- CHALLENGE A -
Express the listing as a numbered list without blank lines: begin at the first line of the listing and stop after the line that contains "name author: (L.) Vahl".

- PASSAGE PROVIDED -
══════════════════════════════
3. In-order parallel replication is limited to inter-transaction parallelism, it cannot do intra-transaction parallel apply.
Still could be approximated though with collapsing sub-transactions to create roughly equal size branches.
Thus if the workload mainly consists of large transactions with conflicts between them, speedup is limited to prefetching. Well, this is exactly the limitation that your idea is addressing! Which is one reason I found it so interesting to learn about.
I pointed earlier that the pipeline is orthogonal to optimistic, it clashes with the conservative's in-order commit. The optimistic fares best of course with sub-transactions of equal sizes which pipelinig aims to provide. So we shall expect maximum performance of combining the two.
I really think parallel replication should *just*work* out-of-the-box for the "normal" user. This is 2018, AMD server CPUs come with 32 cores, the other day I saw a raspberry-pi-lookalike board with 6 cores. A decent, robust implementation of parallel replication needs to be enabled by default. The user shouldn't need to review all of their applications to check if they can tolerate different read consistencies from on the master, let alone re-write them to spread queries over multiple tables or databases.
The optimistic parallel replication is the first method I have seen that can properly satisfy this - give decent speedup on most real-life workloads, in a way that is transparent to applications. Users can just enable optimistic parallel replication, and if it fails in some way, it is a bug that should be fixed.
(How about enabling it by default in 10.4, BTW?)
Personally I don't have objection. It's quite stable already.
Of course, 10.3 MariaDB parallel replication does not solve all problems, far from it!
I agree that better dependency analysis in the scheduler can be usefully combined with optimistic parallel replication, not just the conservative mode.
For example, DDL currently stalls optimistic parallel replication completely, and the user must manually set GTID domain id and control dependencies to replicate DDL in parallel with other transactions. Optimistic also does not do much for non-transactional DML. Improved dependency tracking and scheduling could improve this.
Analysis could also determine events that are very likely to conflict, and this way reduce unnecessary rollback. There is the "optimistic" vs. "aggressive" --slave-parallel-mode distinction to enable/disable such heuristics, but few are currently implemented.
Right, dependency tracking on master is a followup into that direction.
While the feature as you put in comments is largely about optimistic schedulers it still does apply to some corner cases in the conservative one. You mention 'different optimizer decision' which hints to SBR specifics.
Yes, the thd_rpl_deadlock_check() feature was originally implemented to fix various corner cases in conservative parallel replication. I think this mostly/only occurs when commit order on the slave is forced to be the same as on master.
The "different optimiser decision" is the theoretical case where the optimiser chooses to use an index on the master but a table scan on the slave. Or chooses different indexes on master and slave (could also apply to RBR perhaps). In this case different locks can be taken on master and slave and it seems likely that order-conflicts could result.
[ack]
Here how it would go the simple way which must have sense 'cos just statically S2->S3 can't be of common pattern.
['statistically' was meant]
The concrete example was silly, of course, updating the same row twice in a single transaction. But for example foreign key conflicts will be common. Eg.:
BEGIN; INSERT INTO parent_table(key,val) VALUES (10, "hello"); INSERT INTO child_table(key, parent_key, val) VALUES (1, 10, "xizzy"); INSERT INTO child_table(key, parent_key, val) VALUES (2, 10, "red"); INSERT INTO child_table(key, parent_key, val) VALUES (3, 10, "cube"); COMMIT;
where parent_key is a foreign key referencing "key" in parent_table.
══════════════════════════════
(Stored data entries)
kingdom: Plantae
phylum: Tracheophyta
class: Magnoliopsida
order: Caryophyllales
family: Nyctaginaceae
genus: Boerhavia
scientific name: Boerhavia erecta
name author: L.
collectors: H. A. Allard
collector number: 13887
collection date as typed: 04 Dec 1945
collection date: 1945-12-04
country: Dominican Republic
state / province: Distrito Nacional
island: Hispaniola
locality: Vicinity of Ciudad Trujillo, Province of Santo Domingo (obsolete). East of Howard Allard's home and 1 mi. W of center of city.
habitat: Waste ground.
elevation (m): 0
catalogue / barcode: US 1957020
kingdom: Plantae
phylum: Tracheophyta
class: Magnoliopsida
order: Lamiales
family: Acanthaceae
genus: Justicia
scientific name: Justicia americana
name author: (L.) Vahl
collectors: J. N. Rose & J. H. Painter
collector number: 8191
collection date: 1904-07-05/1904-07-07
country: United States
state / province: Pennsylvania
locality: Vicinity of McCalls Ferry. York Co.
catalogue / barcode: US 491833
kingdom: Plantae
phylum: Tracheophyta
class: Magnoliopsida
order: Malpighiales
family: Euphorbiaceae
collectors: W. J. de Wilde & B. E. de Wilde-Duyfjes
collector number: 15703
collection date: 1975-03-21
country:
══════════════════════════════
- CHALLENGE B -
In the replication discussion's SQL example, which text values are inserted into the val column of child_table?

- FULL OUTPUT A -
1. kingdom: Plantae
2. phylum: Tracheophyta
3. class: Magnoliopsida
4. order: Caryophyllales
5. family: Nyctaginaceae
6. genus: Boerhavia
7. scientific name: Boerhavia erecta
8. name author: L.
9. collectors: H. A. Allard
10. collector number: 13887
11. collection date as typed: 04 Dec 1945
12. collection date: 1945-12-04
13. country: Dominican Republic
14. state / province: Distrito Nacional
15. island: Hispaniola
16. locality: Vicinity of Ciudad Trujillo, Province of Santo Domingo (obsolete). East of Howard Allard's home and 1 mi. W of center of city.
17. habitat: Waste ground.
18. elevation (m): 0
19. catalogue / barcode: US 1957020
20. kingdom: Plantae
21. phylum: Tracheophyta
22. class: Magnoliopsida
23. order: Lamiales
24. family: Acanthaceae
25. genus: Justicia
26. scientific name: Justicia americana
27. name author: (L.) Vahl

- FULL OUTPUT B -
- xizzy
- red
- cube